Capítulo II: Metodologia - 3. O paradigma investigativo construtivista

tacitamente compreensíveis para quem participa na investigação. Daí que tenha surgido a necessidade do investigador de apresentar em anexo os guiões das entrevistas (apêndices ap2 e ap4) e do Focus-Group (apêndice ap3) e o processo de validação do referencial.

Paralelamente à tentativa de manter um rigoroso compromisso metodológico de justificar os passos seguidos durante todo o processo investigativo, considerou-se fundamental enquadrar a relevância que tiveram o processo de triangulação e o processo de análise de conteúdo para fortalecer a validação e credibilidade dos conceitos e proposições emergidas.

Triangulação

Triangulation may be defined as the use of two or more methods of data collection in the study of some aspect of human behavior (Cohen, Manion, & Morrison, 2000, p. 112).

Triangular é procurar combinar dados provenientes de mais do que uma técnica de recolha de dados. A triangulação proposta por Fine et al. (2006) propõe misturar, inverter e explorar os diferentes tipos de dados qualitativos que se baseiam em narrativas. Como nos refere Flick (1992) a triangulação é a melhor maneira de compreender a combinação de métodos múltiplos: estudos teóricos, estudos empíricos e as perceções do investigador num único estudo. A triangulação acrescenta rigor, amplitude e profundidade à investigação. A triangulação não é uma ferramenta, nem uma estratégia de validação mas uma alternativa à validação tradicional quantitativa (Denzin, 1989; Flick, 1992)

Triangular techniques in the social sciences attempt to map out, or explain more fully, the richness and complexity of human behavior by studying it from more than one standpoint and, in so doing, by making use of both quantitative and qualitative data.

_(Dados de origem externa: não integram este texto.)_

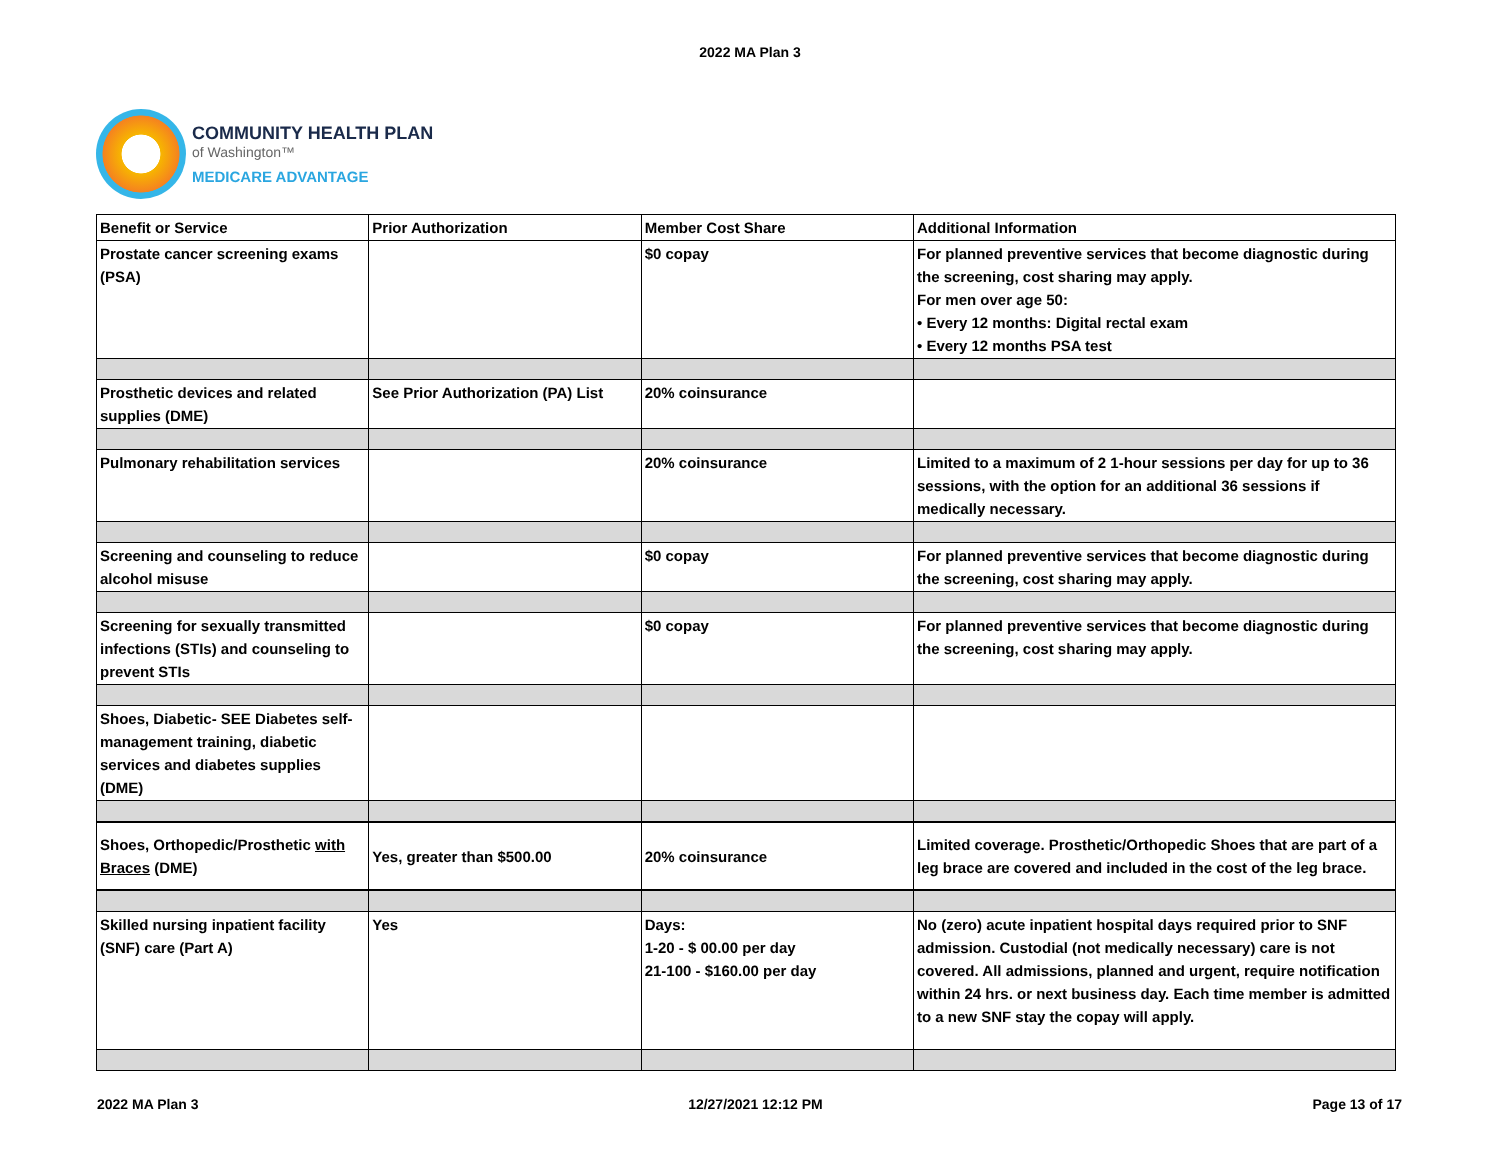2022 MA Plan 3
COMMUNITY HEALTH PLAN
of Washington™
MEDICARE ADVANTAGE
| Benefit or Service | Prior Authorization | Member Cost Share | Additional Information |
| --- | --- | --- | --- |
| Prostate cancer screening exams (PSA) | | $0 copay | For planned preventive services that become diagnostic during the screening, cost sharing may apply. For men over age 50: • Every 12 months: Digital rectal exam • Every 12 months PSA test |
| Prosthetic devices and related supplies (DME) | See Prior Authorization (PA) List | 20% coinsurance | |
| Pulmonary rehabilitation services | | 20% coinsurance | Limited to a maximum of 2 1-hour sessions per day for up to 36 sessions, with the option for an additional 36 sessions if medically necessary. |
| Screening and counseling to reduce alcohol misuse | | $0 copay | For planned preventive services that become diagnostic during the screening, cost sharing may apply. |
| Screening for sexually transmitted infections (STIs) and counseling to prevent STIs | | $0 copay | For planned preventive services that become diagnostic during the screening, cost sharing may apply. |
| Shoes, Diabetic- SEE Diabetes self-management training, diabetic services and diabetes supplies (DME) | | | |
| Shoes, Orthopedic/Prosthetic with Braces (DME) | Yes, greater than $500.00 | 20% coinsurance | Limited coverage. Prosthetic/Orthopedic Shoes that are part of a leg brace are covered and included in the cost of the leg brace. |
| Skilled nursing inpatient facility (SNF) care (Part A) | Yes | Days: 1-20 - $ 00.00 per day 21-100 - $160.00 per day | No (zero) acute inpatient hospital days required prior to SNF admission. Custodial (not medically necessary) care is not covered. All admissions, planned and urgent, require notification within 24 hrs. or next business day. Each time member is admitted to a new SNF stay the copay will apply. |
2022 MA Plan 3 12/27/2021 12:12 PM Page 13 of 17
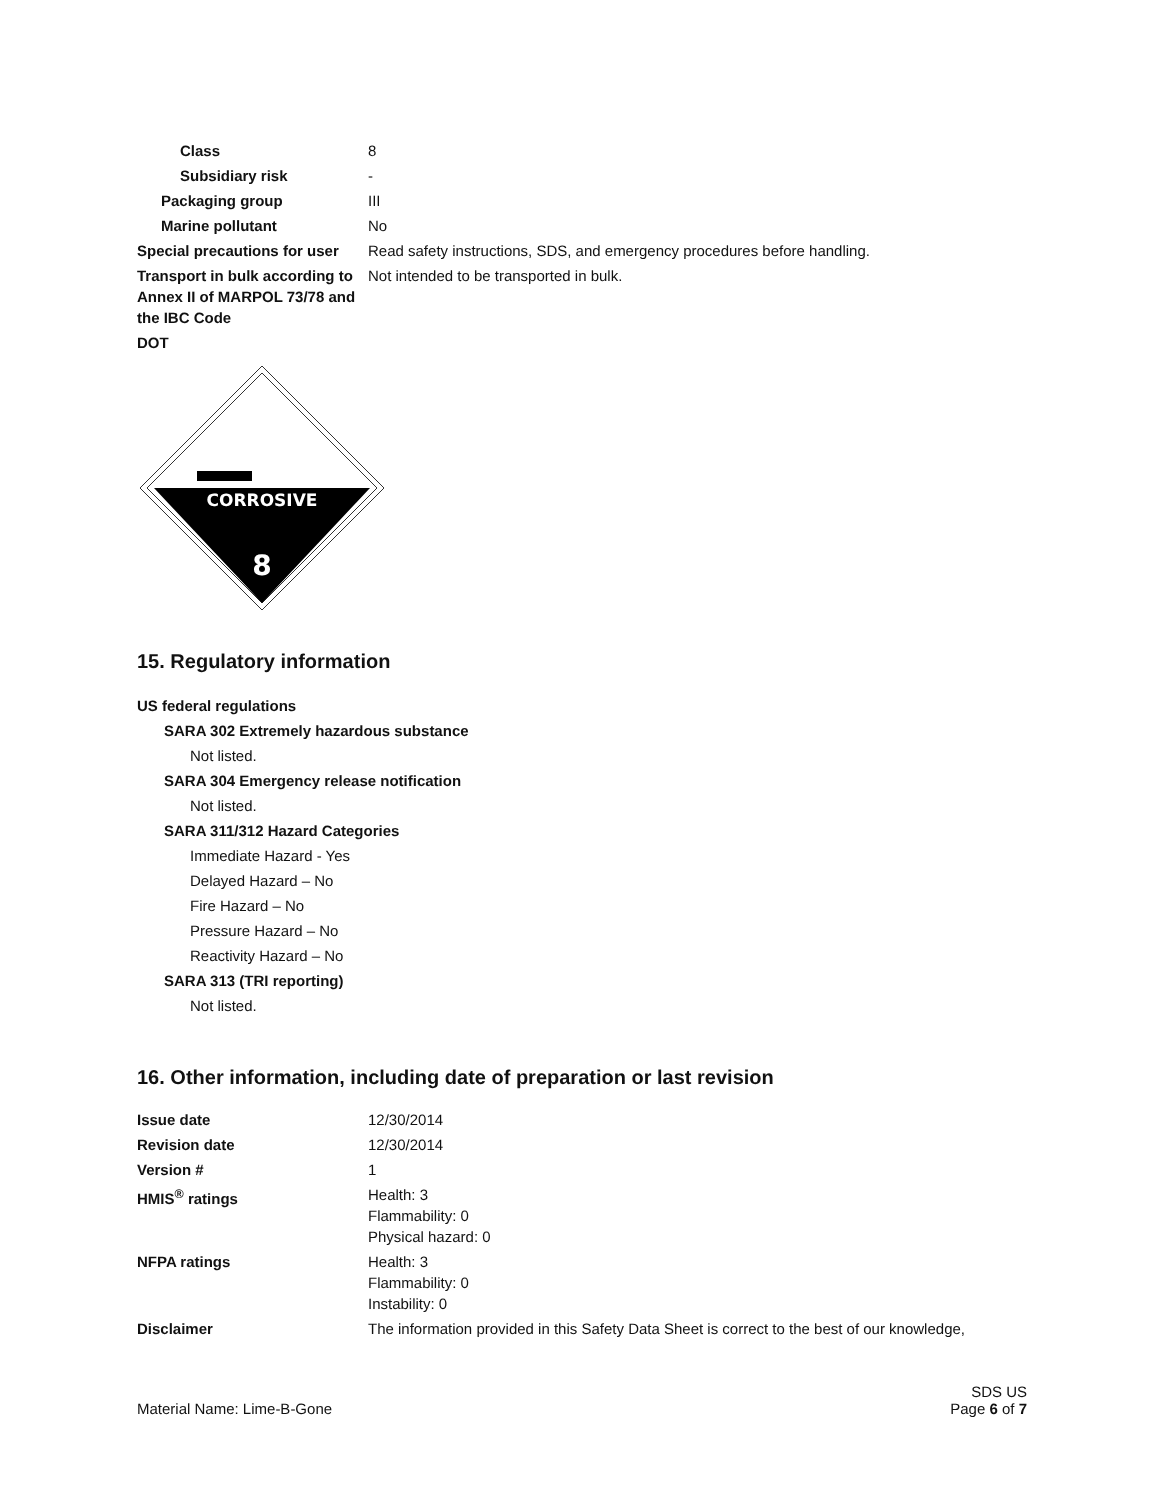| Class | 8 |
| Subsidiary risk | - |
| Packaging group | III |
| Marine pollutant | No |
| Special precautions for user | Read safety instructions, SDS, and emergency procedures before handling. |
| Transport in bulk according to Annex II of MARPOL 73/78 and the IBC Code | Not intended to be transported in bulk. |
| DOT | |
CORROSIVE
8
15. Regulatory information
US federal regulations
SARA 302 Extremely hazardous substance
Not listed.
SARA 304 Emergency release notification
Not listed.
SARA 311/312 Hazard Categories
Immediate Hazard - Yes
Delayed Hazard – No
Fire Hazard – No
Pressure Hazard – No
Reactivity Hazard – No
SARA 313 (TRI reporting)
Not listed.
16. Other information, including date of preparation or last revision
| Issue date | 12/30/2014 |
| Revision date | 12/30/2014 |
| Version # | 1 |
| HMIS<sup>®</sup> ratings | Health: 3 Flammability: 0 Physical hazard: 0 |
| NFPA ratings | Health: 3 Flammability: 0 Instability: 0 |
| Disclaimer | The information provided in this Safety Data Sheet is correct to the best of our knowledge, |
Material Name: Lime-B-Gone SDS US
Page 6 of 7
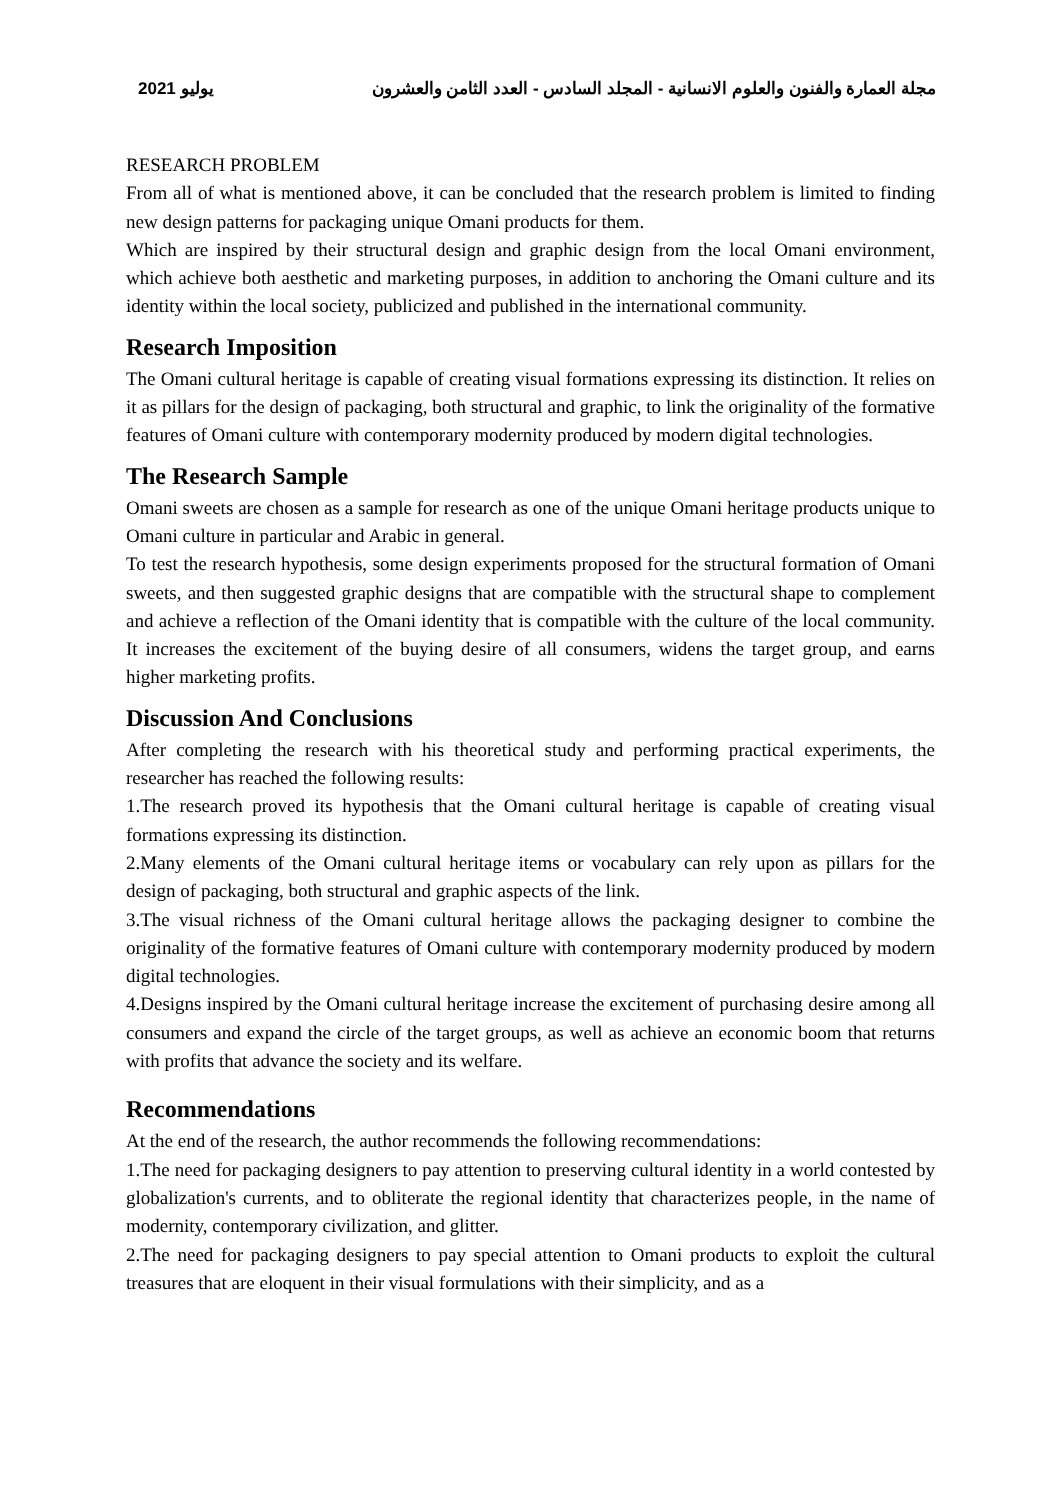يوليو 2021 مجلة العمارة والفنون والعلوم الانسانية - المجلد السادس - العدد الثامن والعشرون
RESEARCH PROBLEM
From all of what is mentioned above, it can be concluded that the research problem is limited to finding new design patterns for packaging unique Omani products for them.
Which are inspired by their structural design and graphic design from the local Omani environment, which achieve both aesthetic and marketing purposes, in addition to anchoring the Omani culture and its identity within the local society, publicized and published in the international community.
Research Imposition
The Omani cultural heritage is capable of creating visual formations expressing its distinction. It relies on it as pillars for the design of packaging, both structural and graphic, to link the originality of the formative features of Omani culture with contemporary modernity produced by modern digital technologies.
The Research Sample
Omani sweets are chosen as a sample for research as one of the unique Omani heritage products unique to Omani culture in particular and Arabic in general.
To test the research hypothesis, some design experiments proposed for the structural formation of Omani sweets, and then suggested graphic designs that are compatible with the structural shape to complement and achieve a reflection of the Omani identity that is compatible with the culture of the local community. It increases the excitement of the buying desire of all consumers, widens the target group, and earns higher marketing profits.
Discussion And Conclusions
After completing the research with his theoretical study and performing practical experiments, the researcher has reached the following results:
1.The research proved its hypothesis that the Omani cultural heritage is capable of creating visual formations expressing its distinction.
2.Many elements of the Omani cultural heritage items or vocabulary can rely upon as pillars for the design of packaging, both structural and graphic aspects of the link.
3.The visual richness of the Omani cultural heritage allows the packaging designer to combine the originality of the formative features of Omani culture with contemporary modernity produced by modern digital technologies.
4.Designs inspired by the Omani cultural heritage increase the excitement of purchasing desire among all consumers and expand the circle of the target groups, as well as achieve an economic boom that returns with profits that advance the society and its welfare.
Recommendations
At the end of the research, the author recommends the following recommendations:
1.The need for packaging designers to pay attention to preserving cultural identity in a world contested by globalization's currents, and to obliterate the regional identity that characterizes people, in the name of modernity, contemporary civilization, and glitter.
2.The need for packaging designers to pay special attention to Omani products to exploit the cultural treasures that are eloquent in their visual formulations with their simplicity, and as a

The more the methods contrast with each other, the greater the researcher’s confidence (Cohen, et al., 2000, p. 112).

Embora não sejam utilizadas técnicas de recolha de dados quantitativas existe a intenção, no decurso da investigação, de se fazer um mapeamento ou triangulação com os dados recolhidos das diversas técnicas utilizadas. O objetivo é triangular dados emergidos das entrevistas, do Focus-Group, do estudo teórico e dos momentos de discussão e validação por especialistas, por forma a criar robustez dos dados e permitir ao investigador induzir os conceitos e proposições.